Cet été, Neil Young parle aux arbres. A quelques mois de ses 80 ans, le Canado-Californien publie Talkin to the Trees, l’une de ses plus belles moissons de chansons depuis longtemps. Il y est accompagné par les Chrome Hearts, constitués de musiciens de générations différentes, comme Micah Nelson, le fils de Willie Nelson, déjà présent sur The Monsanto Years (2015), ou le légendaire Spooner Oldham, l’organiste de la Muscle Shoals Rhythm Section (c’est, par exemple, lui qu’on entend sur When a man loves a woman de Percy Sledge). Il y chante la beauté des voyages à travers l’Amérique (Silver Eagle), s’indigne de l’arrivée de Donald Trump à la Maison Blanche (Big change), se paie au passage Elon Musk (« If you’re a fascist get a Tesla ») et philosophe (« Je parle aux arbres, en attendant des réponses / J’attends que le monde change »)…
A part quelques références aux – souvent regrettables (à son avis) – mutations de ces dernières années, à l’image des couplets à propos des voitures électriques (Let’s roll again), ce nouveau disque pourrait faire partie de la riche série d’inédits des années 70. Ses multiples citations de This land is your land de Woody Guthrie et ses allusions à Bob Dylan fleurent en tout cas bon la fidélité aux idéaux du passé.

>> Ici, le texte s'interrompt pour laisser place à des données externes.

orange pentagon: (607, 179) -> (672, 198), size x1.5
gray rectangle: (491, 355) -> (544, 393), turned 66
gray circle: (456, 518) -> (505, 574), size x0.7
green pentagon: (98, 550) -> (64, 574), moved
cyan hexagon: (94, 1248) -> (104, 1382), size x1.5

Transition toute trouvée pour parler d’un disque anglais paru au cours de la décennie du psychédélisme et du disco, du pacifisme et des « pattes d’eph » (au moins pendant sa première moitié, avant la crise et le tournant punk de 1977). En 1974, donc, le Manfred Mann’s Earth Band publiait The good Earth. Le groupe s’était agrégé au début des années 70 autour de Manfred Sepse Lubowitz, un joueur de claviers né à Johannesburg mais installé au Royaume-Uni depuis 1961. Avec Mick Rogers, à la guitare et au chant, Chris Slade à la batterie et Colin Pattenden à la basse, ils avaient déjà fait sortir 4 disques de rock progressif, emplis de reprises (Bob Dylan, Bruce Springsteen, Randy Newman…) et de références à la musique classique (Franz Schubert, Gustav Holst, Igor Stravinski…).

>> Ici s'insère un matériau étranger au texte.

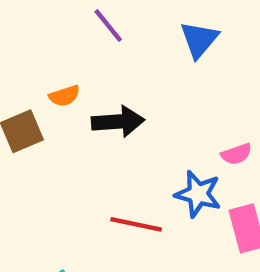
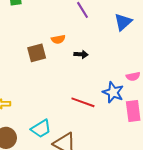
black arrow: (118, 122) -> (81, 54), size x0.6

The good Earth reste dans cette veine : les morceaux s’étirent longuement, enchaînant brèves parties chantées et amples soli instrumentaux. La première face s’ouvre sur le chant du coq, avant que ne démarre Give Me the Good Earth, une reprise de l’Etats-Unien Gary Wright qui s’appuie sur un riff de guitare incisif pour évoluer pendant plus de 8 minutes, se détachant du thème initial pour mieux y revenir. La seconde face multiplie les références aux éléments : Earth Hymn, Sky high, Earth Hymn Part 2…

Mais si on parle de cet album ici, c’est surtout pour la promesse qu’il affichait alors : toute personne qui achetait le disque acquérait en même temps un petit bout de terrain (un pied carré) dans le village de Llanerchyrfa au Pays de Galle. La démarche à accomplir pour en devenir propriétaire était expliquée au dos de la pochette. Qu’est devenu le terrain ? Est-il encore occupé par une communauté d’hippies décatis ? La démarche rappelle celle, plus contemporaine, du Wonderfruit Festival, en Thaïlande, qui finance par ses activités l’achat de terrains en bordure du Gunung Leuser National Park, au nord de l’île de Sumatra, dans l’espoir que des orangs-outans puissent y trouver refuge. Le Pays de Galles étant plus proche, il serait enrichissant d’aller y voir ce qu’est devenu la colline de Llanerchyrfa. Acheter l’album d’occasion a, en revanche, bien moins d’intérêt : une vignette sur la couverture stipule que l’opération n’est valable que jusqu’en décembre 1975.